§ **Exercise details**
Restate the records word for word. Include no pictures.

§ **Data for this task**
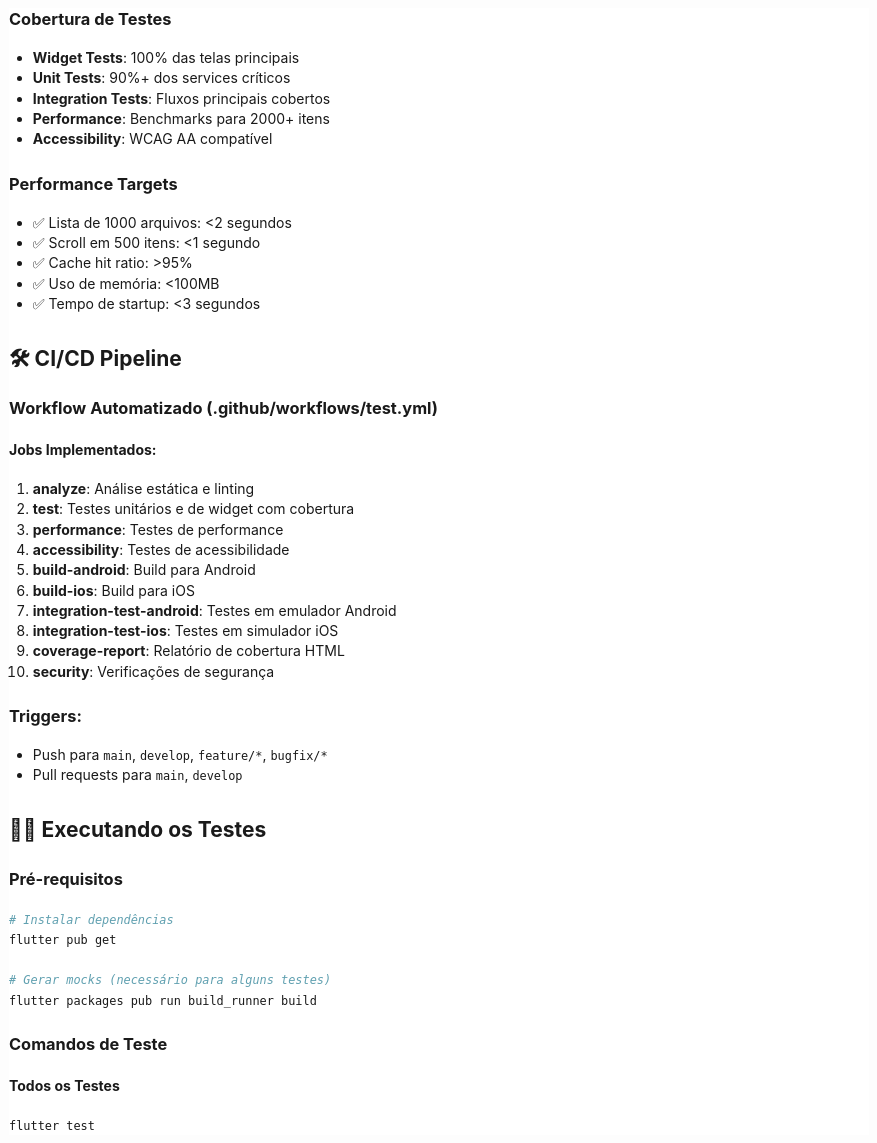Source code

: ### Cobertura de Testes
- **Widget Tests**: 100% das telas principais
- **Unit Tests**: 90%+ dos services críticos
- **Integration Tests**: Fluxos principais cobertos
- **Performance**: Benchmarks para 2000+ itens
- **Accessibility**: WCAG AA compatível

### Performance Targets
- ✅ Lista de 1000 arquivos: <2 segundos
- ✅ Scroll em 500 itens: <1 segundo
- ✅ Cache hit ratio: >95%
- ✅ Uso de memória: <100MB
- ✅ Tempo de startup: <3 segundos

## 🛠️ CI/CD Pipeline

### Workflow Automatizado (.github/workflows/test.yml)

#### Jobs Implementados:
1. **analyze**: Análise estática e linting
2. **test**: Testes unitários e de widget com cobertura
3. **performance**: Testes de performance
4. **accessibility**: Testes de acessibilidade
5. **build-android**: Build para Android
6. **build-ios**: Build para iOS
7. **integration-test-android**: Testes em emulador Android
8. **integration-test-ios**: Testes em simulador iOS
9. **coverage-report**: Relatório de cobertura HTML
10. **security**: Verificações de segurança

### Triggers:
- Push para `main`, `develop`, `feature/*`, `bugfix/*`
- Pull requests para `main`, `develop`

## 🏃‍♂️ Executando os Testes

### Pré-requisitos
```bash
# Instalar dependências
flutter pub get

# Gerar mocks (necessário para alguns testes)
flutter packages pub run build_runner build
```

### Comandos de Teste

#### Todos os Testes
```bash
flutter test
```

§ **Exercise output**
Source code

: ### Cobertura de Testes
- **Widget Tests**: 100% das telas principais
- **Unit Tests**: 90%+ dos services críticos
- **Integration Tests**: Fluxos principais cobertos
- **Performance**: Benchmarks para 2000+ itens
- **Accessibility**: WCAG AA compatível

### Performance Targets
- ✅ Lista de 1000 arquivos: <2 segundos
- ✅ Scroll em 500 itens: <1 segundo
- ✅ Cache hit ratio: >95%
- ✅ Uso de memória: <100MB
- ✅ Tempo de startup: <3 segundos

## 🛠️ CI/CD Pipeline

### Workflow Automatizado (.github/workflows/test.yml)

#### Jobs Implementados:
1. **analyze**: Análise estática e linting
2. **test**: Testes unitários e de widget com cobertura
3. **performance**: Testes de performance
4. **accessibility**: Testes de acessibilidade
5. **build-android**: Build para Android
6. **build-ios**: Build para iOS
7. **integration-test-android**: Testes em emulador Android
8. **integration-test-ios**: Testes em simulador iOS
9. **coverage-report**: Relatório de cobertura HTML
10. **security**: Verificações de segurança

### Triggers:
- Push para `main`, `develop`, `feature/*`, `bugfix/*`
- Pull requests para `main`, `develop`

## 🏃‍♂️ Executando os Testes

### Pré-requisitos
```bash
# Instalar dependências
flutter pub get

# Gerar mocks (necessário para alguns testes)
flutter packages pub run build_runner build
```

### Comandos de Teste

#### Todos os Testes
```bash
flutter test
```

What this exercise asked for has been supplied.